É uma tendência dos nossos dias: o academismo televisivo, na sua obsessão clean, surge muitas vezes promovido a imaculado classicismo — este texto foi publicado no Diário de Notícias (20 Julho), com o título 'O triunfo do maneirismo'.
Bizarro fenómeno dos nossos dias: o apagamento das memórias cinéfilas (o espectador comum conheço Pelé e Eusébio, mas ignora Dreyer ou Renoir) consagrou o formalismo mais ou menos maneirista como “resposta” mais adequada às rotinas televisivas.

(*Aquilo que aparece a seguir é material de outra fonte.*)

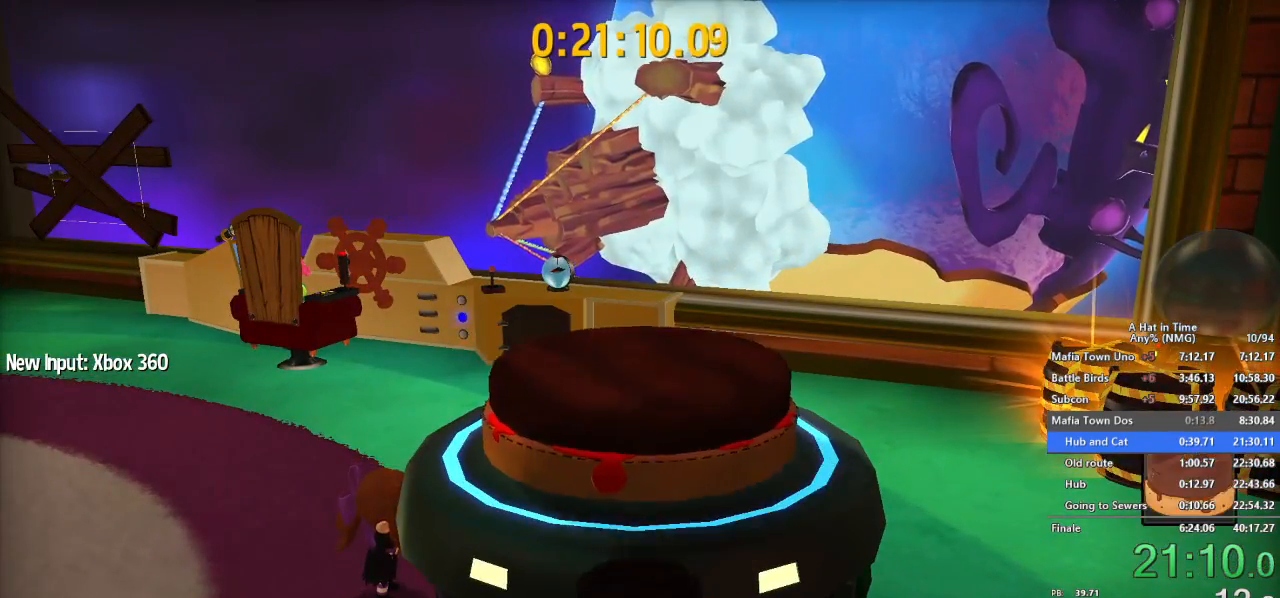
{"buttons": [], "left_stick": "center", "right_stick": "center", "button_events": [[33, "DPAD_LEFT", "down"], [117, "B", "down"], [117, "DPAD_LEFT", "up"], [200, "B", "up"]]}
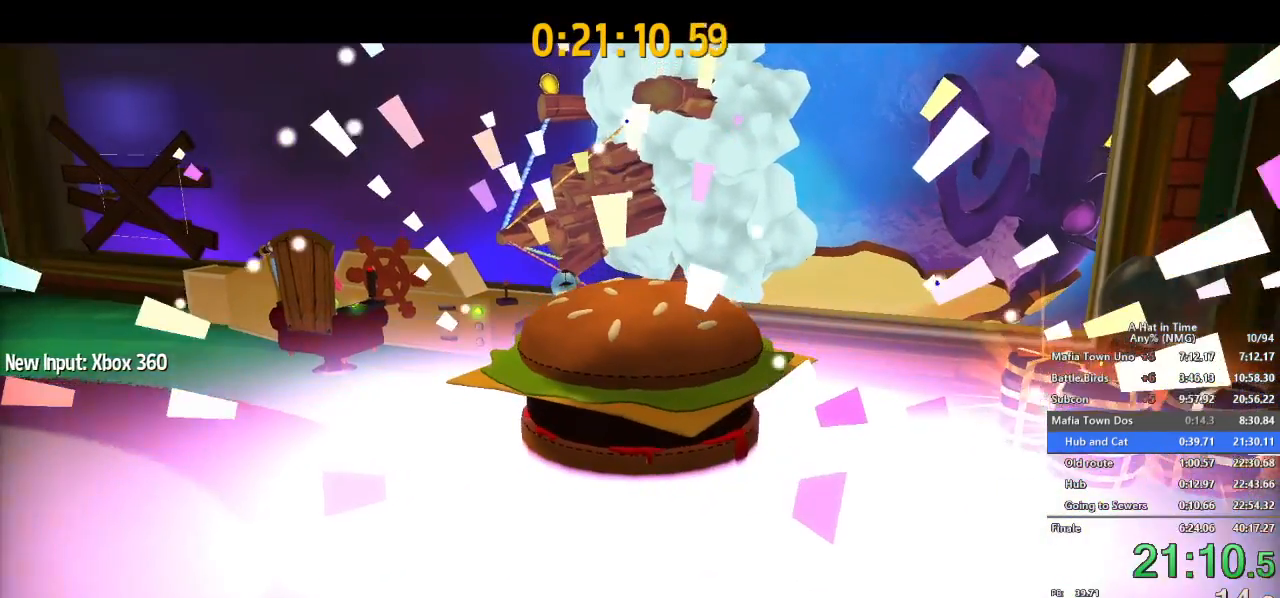
{"buttons": ["SELECT"], "left_stick": "center", "right_stick": "center", "button_events": [[33, "SELECT", "down"]]}
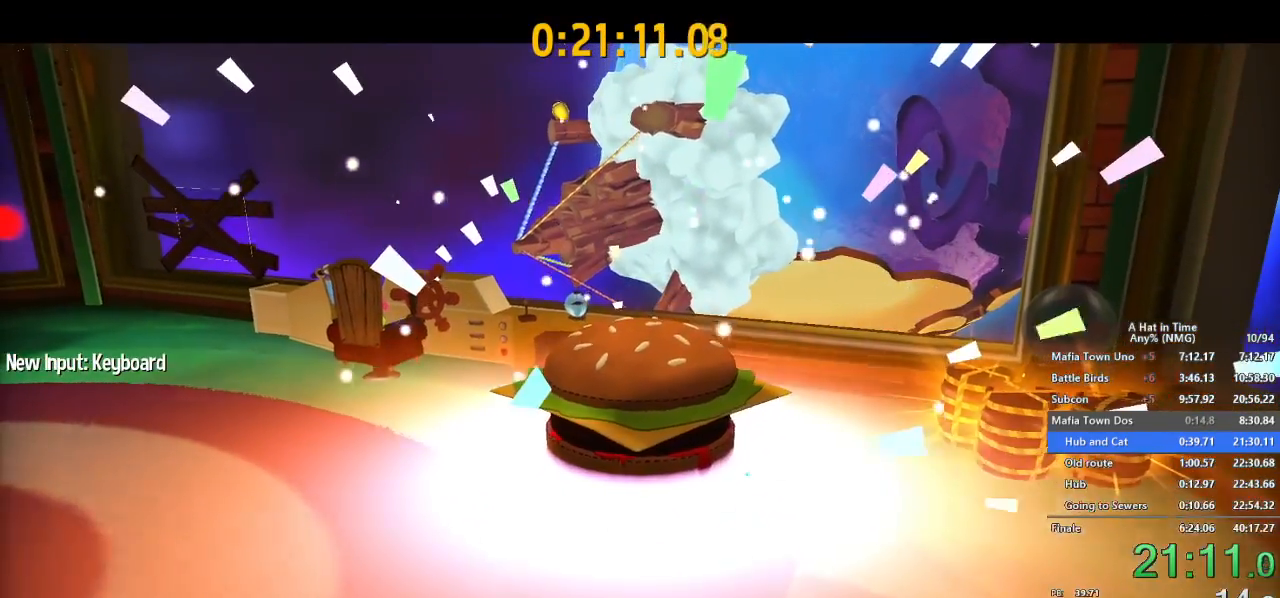
{"buttons": ["SELECT"], "left_stick": "center", "right_stick": "center", "button_events": []}
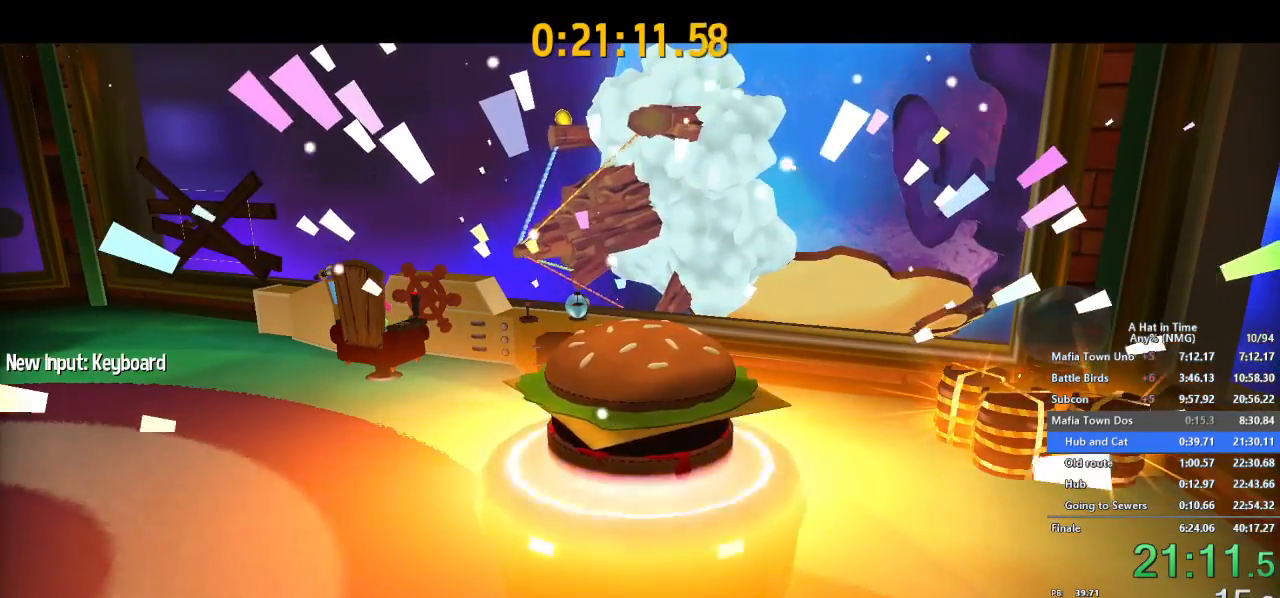
{"buttons": ["SELECT"], "left_stick": "center", "right_stick": "center", "button_events": []}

Aí o está o exemplo de Lady Macbeth, produção britânica realizada por William Oldroyd, adaptando Lady Macbeth do Distrito de Mtsensk (1865), do escritor russo Nikolai Leskov (obra na origem de uma ópera de Dmitri Shostakovich e um filme de Andrzej Wajda, respectivamente de 1934 e 1962). As tensões da intriga, cruzando as convulsões sexuais e o impulso criminoso, encontram algum eco na qualidade do elenco (liderado por Florence Pugh), mas o projecto cedo se confunde com o decorativismo de um telefilme de rotina. Conscientemente ou não, Lady Macbeth consagra a noção corrente de produto cultural sério e chique. Que Orson Welles nos acuda...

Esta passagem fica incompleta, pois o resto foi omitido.